The joint research center of the European Commission (JRC) found that the European coal region has 730.3gw of photovoltaic power generation potential. The study said that the transition to photovoltaic industry will also bring relevant full-time employment opportunities.
In February 2019, the capacity of the EU operated hard coal and lignite power plants was only 152.5gw. If the transformation is successful this time, 874.3 TWH of power generation can be generated.
There are 248 coal-fired power stations in the 21 member states of the European Union. In 2016, the power generation accounted for about a quarter of the total power generation of the European Union, which was 692twh. Under the “coal fired power generation is the past” initiative launched at the 23rd session of the conference of the parties, a total of 14 countries in the EU have committed to shift from coal to clean energy.
The researchers conducted a survey of photovoltaic production and installation potential in 42 coal mining areas of 12 EU Member States, and analyzed the available technology potential by modeling the available land in different geographical areas. The team identified 405 open-pit mines in the 12 member countries involved.

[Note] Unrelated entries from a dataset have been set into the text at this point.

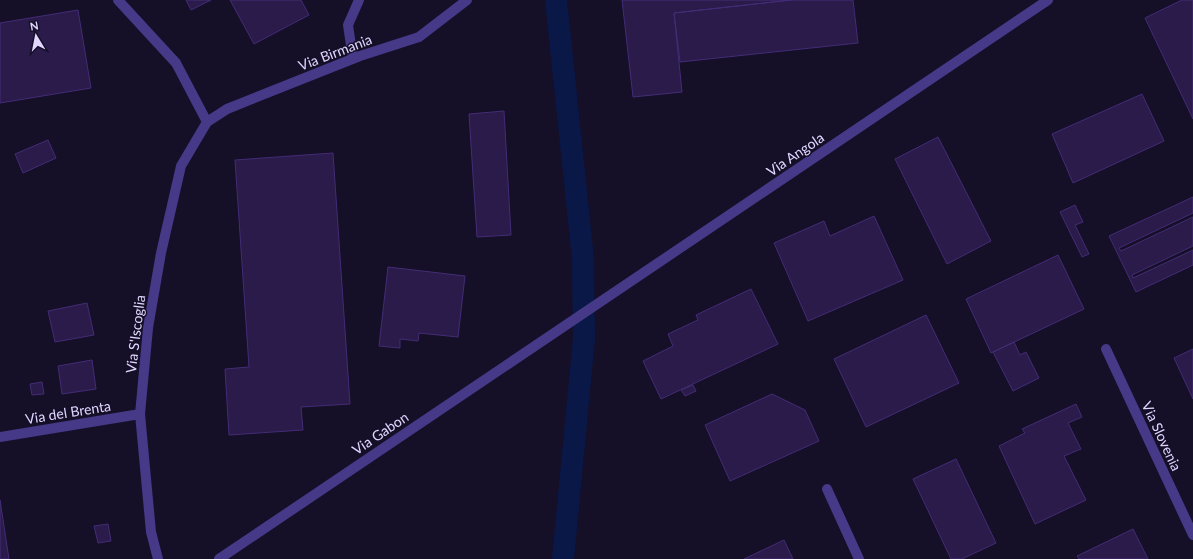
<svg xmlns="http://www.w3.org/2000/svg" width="1193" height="559" font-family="Lato,sans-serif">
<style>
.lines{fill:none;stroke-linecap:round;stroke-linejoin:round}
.canal{stroke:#091847;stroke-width:22}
.building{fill:#2a1b4a;stroke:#432c76}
.minor{stroke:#453988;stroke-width:10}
.labels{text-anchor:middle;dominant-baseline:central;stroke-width:3;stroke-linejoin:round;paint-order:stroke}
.street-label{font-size:14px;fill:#e0d6ff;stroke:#160f28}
</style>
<rect width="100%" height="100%" fill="#160f28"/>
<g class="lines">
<path class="canal" d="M556 0 583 259 584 338 563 559"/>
</g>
<path class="building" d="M186 0H211L191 10Z
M230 0H301L309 15 254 44Z
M622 0H791L674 13 682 92 633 97Z
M791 0H853L858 43 680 62 674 13Z
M1182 0H1193V119L1145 18Z
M78 10 91 88 0 103V23Z
M1142 94 1164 141 1073 183 1052 134Z
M504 111 511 235 477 237 469 114Z
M938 137 991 241 947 264 895 159Z
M48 140 56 158 23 173 15 154Z
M333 153 350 404 301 407 303 430 229 435 225 369 249 367 235 160Z
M1193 197V213L1119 248 1121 251 1193 217V246L1132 275 1133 278 1193 250V265L1136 292 1109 236Z
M1075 205 1083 222 1075 225 1089 254 1082 257 1060 212Z
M874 216 903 280 808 321 774 243 824 221 830 236Z
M1058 255 1084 309 991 353 966 299Z
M388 267 465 276 458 337 419 333 418 341 400 339V348L379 346Z
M751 289 778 344 661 399 643 361 673 346 668 334 698 320 696 315Z
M87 303 94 335 55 342 48 311Z
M926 315 959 383 866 427 834 359Z
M1014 342 1020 355 1026 352 1039 378 1013 391 993 352Z
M1193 349V399L1174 358Z
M92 360 96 389 62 394 58 366Z
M42 382 44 394 32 395 30 384Z
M693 385 696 391 685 396 681 390Z
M772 394 805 410 819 441 730 481 705 425Z
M1076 404 1082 417 1068 423 1081 449 1064 456 1086 500 1035 524 999 446 1025 433 1022 429Z
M956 459 996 543 962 559H951L913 479Z
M0 500 9 559H0Z
M108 524 111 541 98 543 94 526Z
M1133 529 1148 559H1079L1077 556Z
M784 540 793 559H744Z"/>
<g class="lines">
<path class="minor" d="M118 0 176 63 207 122
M353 59 348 25 359 0
M1106 349 1193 535
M0 437 140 414
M827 489 859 559
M158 559 151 532 140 414 148 328 161 253 181 166 207 122 227 109 360 56 419 37 467 0
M219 559 1048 0"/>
</g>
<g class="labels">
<g class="street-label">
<text transform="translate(335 52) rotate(-21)">Via Birmania</text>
<text transform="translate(795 154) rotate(-34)">Via Angola</text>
<text transform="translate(135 334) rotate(-83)">Via S'Iscoglia</text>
<text transform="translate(68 412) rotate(-9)">Via del Brenta</text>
<text transform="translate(380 433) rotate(-34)">Via Gabon</text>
<text transform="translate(1162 436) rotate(65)">Via Slovenia</text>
</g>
</g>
<g transform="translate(36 36) rotate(350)" stroke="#160f28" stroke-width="3" paint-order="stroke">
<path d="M0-3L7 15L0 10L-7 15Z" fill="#e0d6ff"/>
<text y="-6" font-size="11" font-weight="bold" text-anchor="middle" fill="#e0d6ff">N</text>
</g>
</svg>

The mining pit area of the suitable area is 910.6 square kilometers, the potential is 62.2gw, and the estimated production is 72.2 TWH.
In addition, the team considered the overall land area of the area and determined that about 3% of the land in the area is suitable for ground photovoltaic installation, with a total installed capacity of 580.1 GW and a production capacity of 704.8 TWH.

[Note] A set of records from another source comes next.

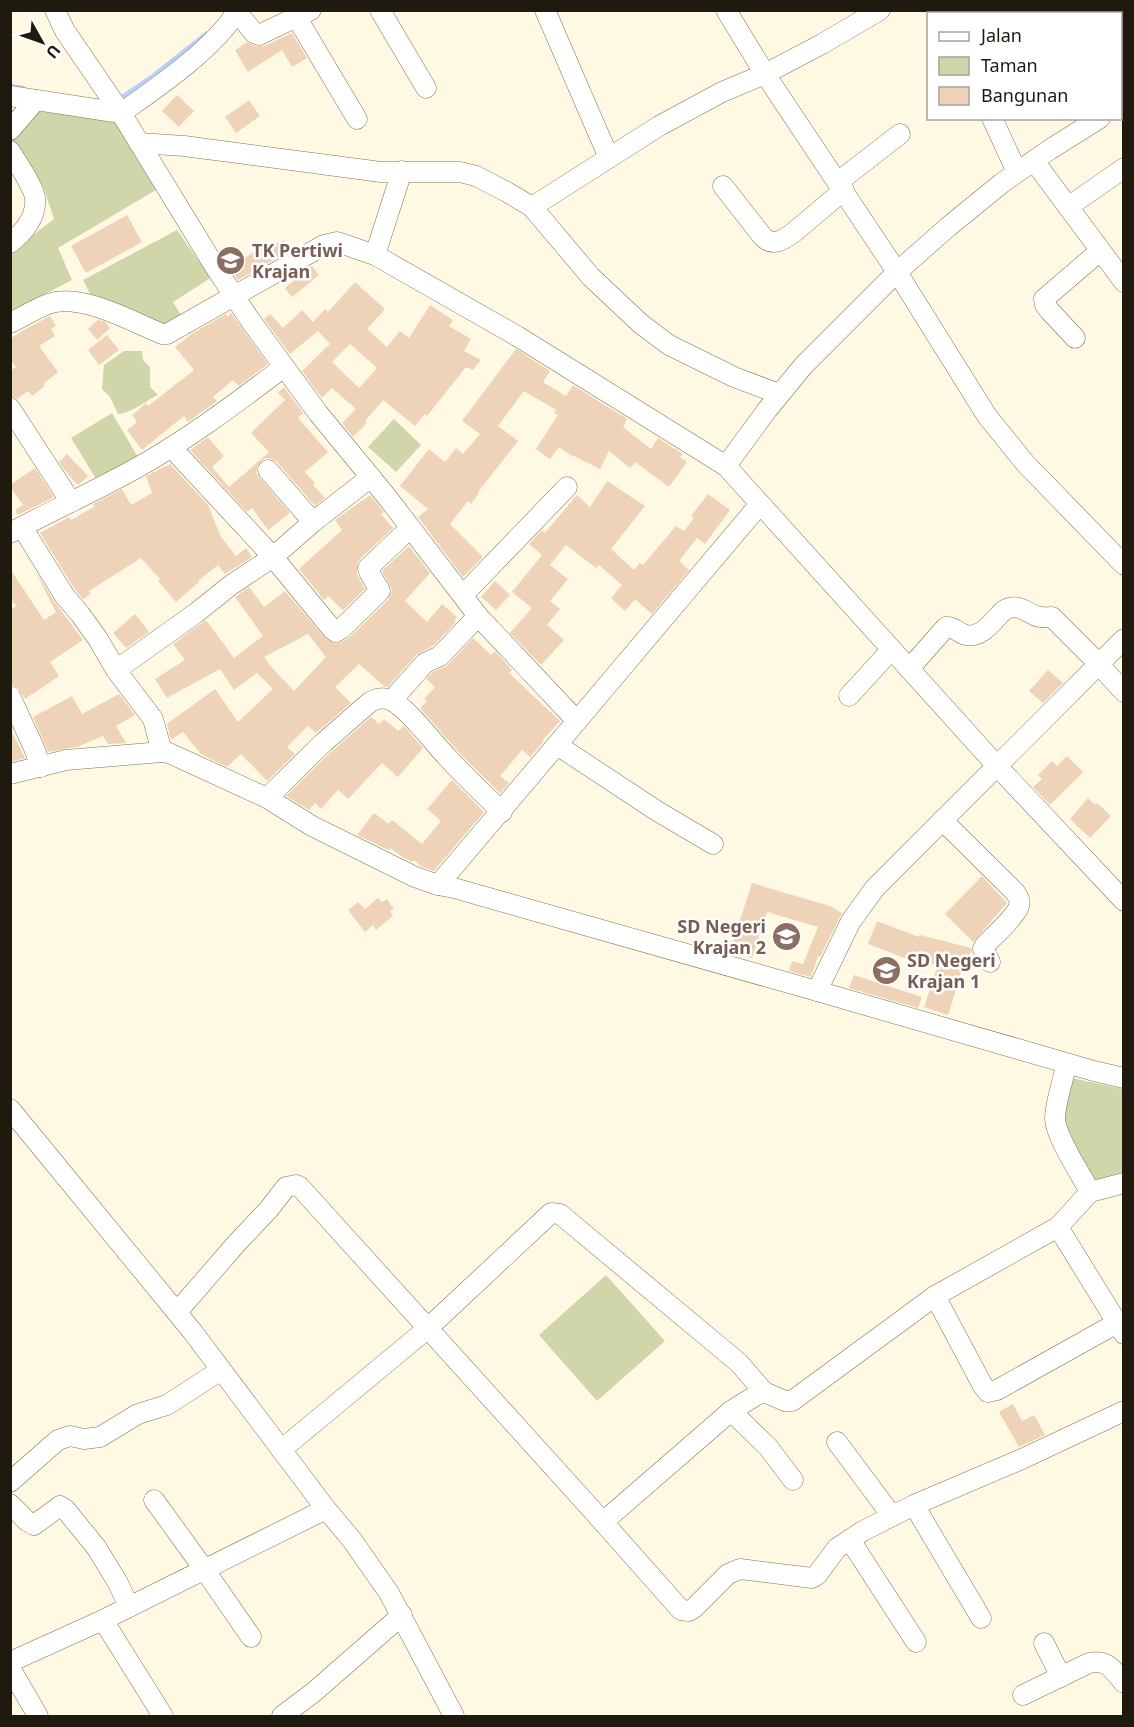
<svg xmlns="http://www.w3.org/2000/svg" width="1134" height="1727" font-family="'Noto Sans',sans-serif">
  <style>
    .green { fill: #d1d6aa }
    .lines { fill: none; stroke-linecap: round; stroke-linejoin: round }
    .stream { stroke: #b8cefb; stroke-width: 4.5 }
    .building { fill: #eed3b9; fill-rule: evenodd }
    .street-casing { stroke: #7d7456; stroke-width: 21 }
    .street { stroke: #fff; stroke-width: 20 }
    .labels { text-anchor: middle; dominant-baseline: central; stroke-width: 5; stroke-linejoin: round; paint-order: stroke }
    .education-label { font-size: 18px; font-weight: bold; fill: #785e54; stroke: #fff; text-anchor: start }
  </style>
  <rect width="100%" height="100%" fill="#fff9e4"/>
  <g class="green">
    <path d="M32,111L109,118L116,121L161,187L58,248L72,280L11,312V252L54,219L43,186L11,142L10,130Z"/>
    <path d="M177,230L209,275V279L173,302L185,321L164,331L94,302L83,280Z"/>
    <path d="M124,351H142L143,360L150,367V387L158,395C145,401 132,413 118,414L110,397L102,389L104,365Z"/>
    <path d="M112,413L138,457L98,482L71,438Z"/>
    <path d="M394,419L421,445L396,472L368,447Z"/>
    <path d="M1063,1076L1123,1089V1182L1101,1190L1049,1111Z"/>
    <path d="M606,1275L665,1341L597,1401L539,1335Z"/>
  </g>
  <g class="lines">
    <g class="stream">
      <path d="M10,86L23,88"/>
      <path d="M119,99L153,76L206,34"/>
    </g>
  </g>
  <g class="building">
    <path d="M292,33L307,58L292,67L282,50L248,72L235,50L247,42L255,46H264Z"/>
    <path d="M177,95L194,111L179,127L162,111Z"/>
    <path d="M249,100L260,116L236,133L225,117Z"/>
    <path d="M127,215L142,242L86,273L71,246Z"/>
    <path d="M284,240L293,249L238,280L230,268L255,251Z"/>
    <path d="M312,266L319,275L292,297L285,288Z"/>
    <path d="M355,282L385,309L367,329L387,347L400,331L409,338L430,305L453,320L449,326L471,339L464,351L481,360L473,370L466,367L427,416L425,414L415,426L383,400L365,421L367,423L353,437L342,423L356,409L332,388L322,398L302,371L330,344L318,331L290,354L264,319L270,314L283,328L302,310L313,322L325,309L328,312ZM350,344L377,368L359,388L332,362Z"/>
    <path d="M231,313L268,364L239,386L233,380L213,397L217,401L188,422L184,416L142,450L127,430L137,422L132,415L146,403L148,406L194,370L175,347L190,335L226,314L228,317Z"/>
    <path d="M50,316L56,326L51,329L55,336L39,346L58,372L43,384L45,386L32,396L28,391L17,399L10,396V371L16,367L10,360V339L22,331Z"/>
    <path d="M98,320L105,322L110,328L97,340L88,329Z"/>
    <path d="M107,335L119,350L99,365L88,350Z"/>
    <path d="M516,349L550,371L543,382L566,396L573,385L627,419L623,427L651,449L658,438L683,454L680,457L687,462L669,487L635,462L630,468L609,451L600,469L572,455V456L559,447L550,459L536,449L558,415L554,413L556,410L524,391L498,426L518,441L478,492L479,493L471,504L468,501L450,524L483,557L463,577L418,517L428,509L400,486L429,449L445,462L456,448L463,454L480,434L462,421Z"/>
    <path d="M284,387L303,413L298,418L328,452L305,472L315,483L313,485L325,498L315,506L277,462L272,459L266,458L261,461L257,467L256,473L259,477L290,513L268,530L252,508L247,512L190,450L208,437L224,456L212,467L229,487L269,452L251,433L285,400L278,393Z"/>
    <path d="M67,454L88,476L78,485L66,472L59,462Z"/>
    <path d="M170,464L208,505L221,537L236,556L246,548L252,557L225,574L218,565L198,581L199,582L176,602L158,581L160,579L141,558L89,591L91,594L83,599L74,588L40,533L69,517L71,520L94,507L93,504L122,489L131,505L152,493L146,476Z"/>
    <path d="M35,468L54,497L18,515L15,510L23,505L10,487V485Z"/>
    <path d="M607,481L645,506L611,549L634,570L640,563L643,565L676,526L684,531L694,518L691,516L708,494L730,510L705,544L697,538L679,561L689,570L652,614L635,599L625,611L611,598L622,585L599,565L596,568L566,545L550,565L568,579L550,601L560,609L547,625L564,640L541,665L510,633L532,608L512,592L542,555L529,544L542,530L545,533L577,495L590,507Z"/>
    <path d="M370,495L384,512L381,514L393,528L360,559L357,564V575L365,589L343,610L328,596L324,600L299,569L342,530L335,520Z"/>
    <path d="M409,546L430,573L405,601L427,622L442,604L457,617L454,621L456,622L433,646L416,655L388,687H385L359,664L335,687L351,703L316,733L308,726L287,747L295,754L267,781L241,754L227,767L201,754L183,732L171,740L167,724L215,689L238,722L273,689L257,673L234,690L220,669L167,698L155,679L185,660L173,644L206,620L234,658L263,636L235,597L249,587L264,607L285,591L325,638L335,644L342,642L349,638L389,599L392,590L382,571ZM308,634L326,657L294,691L274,670L264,657Z"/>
    <path d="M10,569L44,620L56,612L34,569L54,601L83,640L50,662L59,676L25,699L17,687L10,684V610L16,606L10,597Z"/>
    <path d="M495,581L510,595L496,610L481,597Z"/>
    <path d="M135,614L149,632L126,648L113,633Z"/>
    <path d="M473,638L491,655L495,651L512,670L509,673L560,721L543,740L544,741L530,757L522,750L500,776L509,783L500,793L463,757L420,708L427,701L424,699L435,687L426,679L432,673L448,665Z"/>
    <path d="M1048,670L1063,683L1043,703L1029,691Z"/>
    <path d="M119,694L135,715L116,726L126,743L108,744L103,736L77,747L48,752L33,717L72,696L82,714Z"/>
    <path d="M371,717L379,724L384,719L398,731L404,726L423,748L398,777L382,763L348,799L338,790L321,809L315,803L309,810L286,796L331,752Z"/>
    <path d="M10,728L25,758L10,762Z"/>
    <path d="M1067,756L1083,772L1050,805L1033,787L1042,779L1038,775L1052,761L1057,766Z"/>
    <path d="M452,780L484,812L434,871L422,867L414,860L412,862L402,857L391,848L388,850L357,835L374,813L389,824L392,820L422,844L441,821L427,809Z"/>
    <path d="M1088,798L1095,805L1097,803L1111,816L1090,838L1070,819Z"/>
    <path d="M982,876L1007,903L973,942L945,914Z"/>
    <path d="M752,883L833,907V908L842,913L820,957L818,956L811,977L789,971L792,961L803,964L818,927L767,912L752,958L730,951Z"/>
    <path d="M378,898L382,902L387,899L394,909L390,911L393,916L376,930L373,925L365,932L348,910L358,902L365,909Z"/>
    <path d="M877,921L919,937L920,935L971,948L972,952L966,957L948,1015L924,1007L938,965L904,958L868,944Z"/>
    <path d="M854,975L922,997L918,1008L849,988Z"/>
    <path d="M1013,1404L1022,1421L1034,1415L1045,1435L1019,1447L999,1412Z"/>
  </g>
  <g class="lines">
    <defs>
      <g id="street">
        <path d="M55,10L65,31L121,113L217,270L250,320L318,413L387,497L478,616L577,721L438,885"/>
        <path d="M380,10L426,88"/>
        <path d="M545,10L609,158"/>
        <path d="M726,10L765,74L897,272L987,416L1025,463L1124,565"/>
        <path d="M941,10L942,14"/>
        <path d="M237,12L254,33L259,35L311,10"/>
        <path d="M297,18L357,119"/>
        <path d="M10,96L121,113C158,87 214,49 238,10"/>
        <path d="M1120,105L1124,103"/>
        <path d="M992,118L1017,172"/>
        <path d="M1100,118L1049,150L1002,183L948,227L897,272L804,365L767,410L726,466L997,766L1124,901"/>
        <path d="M10,130L36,100"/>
        <path d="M139,143L184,146L381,172H460L476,176L507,192L532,207L591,277L641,324L669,345L734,377L779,394"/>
        <path d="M10,151C17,163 33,185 35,198C37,217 23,233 10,243"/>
        <path d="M1034,161L1124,282"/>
        <path d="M838,182L900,134"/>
        <path d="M723,186L763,237C773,247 783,240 793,233L844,190"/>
        <path d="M532,207L659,126L722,92L765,74L822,44L880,10"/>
        <path d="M1068,207L1124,168"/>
        <path d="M375,255L402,171"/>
        <path d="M10,323C23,317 35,309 48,304C80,292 131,321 162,334H167L324,245L337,242L375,255L517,336L726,466"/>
        <path d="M1075,338L1049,310L1045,305L1044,299L1100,251"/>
        <path d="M10,408L71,502"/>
        <path d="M171,447L273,557L313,522L371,477"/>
        <path d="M268,470L313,522"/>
        <path d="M22,527L64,595L80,614L98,639L116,670L153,719L162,752"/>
        <path d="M10,533C51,511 93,492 133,470C186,441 236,403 284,367"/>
        <path d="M463,595L567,487"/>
        <path d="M909,669L946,627C953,626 956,631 963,634C980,641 993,621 1003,611C1017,602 1024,611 1036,616C1041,618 1047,617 1052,617L1094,659L1124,692"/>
        <path d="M116,670L196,613L231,585L273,557L332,629L336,632L341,629L380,591L369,572L368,568L410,528"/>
        <path d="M10,696L34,748L41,767"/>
        <path d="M849,696L891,650"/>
        <path d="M392,700L425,663L440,656L478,616"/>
        <path d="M577,721L760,504"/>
        <path d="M557,745L657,811L713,844"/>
        <path d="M10,774L66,760L162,752L169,753L267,798L312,826L415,877L438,885L454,888L817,991L1094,1071L1124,1078"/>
        <path d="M267,798L323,743L370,702C377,698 385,697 392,701C409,709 434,744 448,758C465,777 484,794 502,812"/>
        <path d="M942,820L1015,892C1018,897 1021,901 1019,906C1016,916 993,937 985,945L983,949L990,962"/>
        <path d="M817,991L851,921L875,888L1124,639"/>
        <path d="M1067,1064C1063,1079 1055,1104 1055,1119C1056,1138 1081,1174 1090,1192"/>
        <path d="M10,1109L192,1331L326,1509L352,1540L389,1593L454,1716"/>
        <path d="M1058,1227L1124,1334"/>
        <path d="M177,1312L236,1244L269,1209L286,1187L296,1185L300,1187L603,1522L681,1610L689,1611L694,1608L728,1574L740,1569L812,1578L817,1575L837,1548L863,1531L914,1505L1022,1459L1124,1411"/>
        <path d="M1117,1323L997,1390L988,1392L983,1386L935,1296L1058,1227L1090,1192L1124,1183"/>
        <path d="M731,1411L768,1447L793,1480"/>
        <path d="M837,1442L892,1516"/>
        <path d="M281,1450L427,1329L551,1213L560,1214L739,1363L764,1392"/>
        <path d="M10,1482L58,1440L70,1436L84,1439L100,1437L138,1414L167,1405L221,1370"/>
        <path d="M154,1500L204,1569L251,1637"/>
        <path d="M10,1504L27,1521L34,1525L60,1506L65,1509L96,1547L118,1583L129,1607"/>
        <path d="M914,1505L981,1618"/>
        <path d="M603,1522L731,1411L755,1396L764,1392L785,1401H792L935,1296"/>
        <path d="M850,1540L916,1642"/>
        <path d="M103,1620L163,1716"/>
        <path d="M1044,1643L1061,1677"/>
        <path d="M10,1662L103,1620L326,1509"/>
        <path d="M10,1668L38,1716"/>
        <path d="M1023,1695L1089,1663C1108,1659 1113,1670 1124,1683"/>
        <path d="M282,1716L314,1692L402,1615"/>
      </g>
    </defs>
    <use href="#street" class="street-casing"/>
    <use href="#street" class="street"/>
  </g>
  <defs>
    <symbol id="school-disc" viewBox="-11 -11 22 22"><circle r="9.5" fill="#8d6e63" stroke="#fff"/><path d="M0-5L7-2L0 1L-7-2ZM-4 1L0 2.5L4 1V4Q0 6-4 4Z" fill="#fff"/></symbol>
  </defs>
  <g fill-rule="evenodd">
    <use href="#school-disc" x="214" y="244" width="33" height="33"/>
    <use href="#school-disc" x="770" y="920" width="33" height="33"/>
    <use href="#school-disc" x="870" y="954" width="33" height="33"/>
  </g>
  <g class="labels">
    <g class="education-label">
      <text x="252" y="250">TK Pertiwi<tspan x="252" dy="21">Krajan</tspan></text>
      <text x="766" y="926" text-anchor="end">SD Negeri<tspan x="766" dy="21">Krajan 2</tspan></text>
      <text x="907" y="960">SD Negeri<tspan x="907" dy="21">Krajan 1</tspan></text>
    </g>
  </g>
  <rect width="1134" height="1727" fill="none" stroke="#1e1a0e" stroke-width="24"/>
  <rect x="927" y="12" width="195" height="108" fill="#ffffff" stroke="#a5a39f" stroke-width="1.5"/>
  <rect x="939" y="32" width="30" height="9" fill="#ffffff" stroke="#a5a39f" stroke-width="1.5"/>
  <text x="981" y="42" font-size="18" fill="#1e1a0e">Jalan</text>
  <rect x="939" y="57" width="30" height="18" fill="#d1d6aa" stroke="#a5a39f" stroke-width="1.5"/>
  <text x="981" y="72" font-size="18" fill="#1e1a0e">Taman</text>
  <rect x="939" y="87" width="30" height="18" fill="#eed3b9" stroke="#a5a39f" stroke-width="1.5"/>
  <text x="981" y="102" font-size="18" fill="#1e1a0e">Bangunan</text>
  <g transform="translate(42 42) rotate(130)" stroke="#ffffff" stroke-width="4.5" paint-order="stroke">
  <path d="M0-4.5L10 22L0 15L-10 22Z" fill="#1e1a0e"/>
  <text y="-9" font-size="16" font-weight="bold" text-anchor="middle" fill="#1e1a0e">U</text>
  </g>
</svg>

Making full use of the roof area suitable for photovoltaic power generation can increase the total capacity by 88 GW and the production capacity by 97 TWH. Overall, the three options considered will generate slightly more electricity than the current coal and lignite power in these areas.
In the discussion of energy transformation, a common problem is how to create employment opportunities. According to the JRC, 180000 people in the EU are currently working full-time in the coal and lignite mining industry, while another 60000 are working in fuel burning factories.
The researchers cited a study from the U.S. solar energy census in 2018, which claimed that about 0.17 full-time jobs were required to operate and maintain photovoltaic power generation per megawatt and per year. Take the best case of 730 megawatts of installed capacity, which will create 124000 jobs.
In terms of installation work, photovoltaic projects require 3.5 full-time workers per megawatt and per year. The researchers calculated that if the installed capacity of photovoltaic power generation reaches 580 GW in the next 15 years while gradually reducing coal mining and combustion, the industry can provide 135000 construction jobs per year. The report said that although the labor force required to install PV will decrease over time, the operation and maintenance of 580 GW of installed capacity will add 50000 jobs.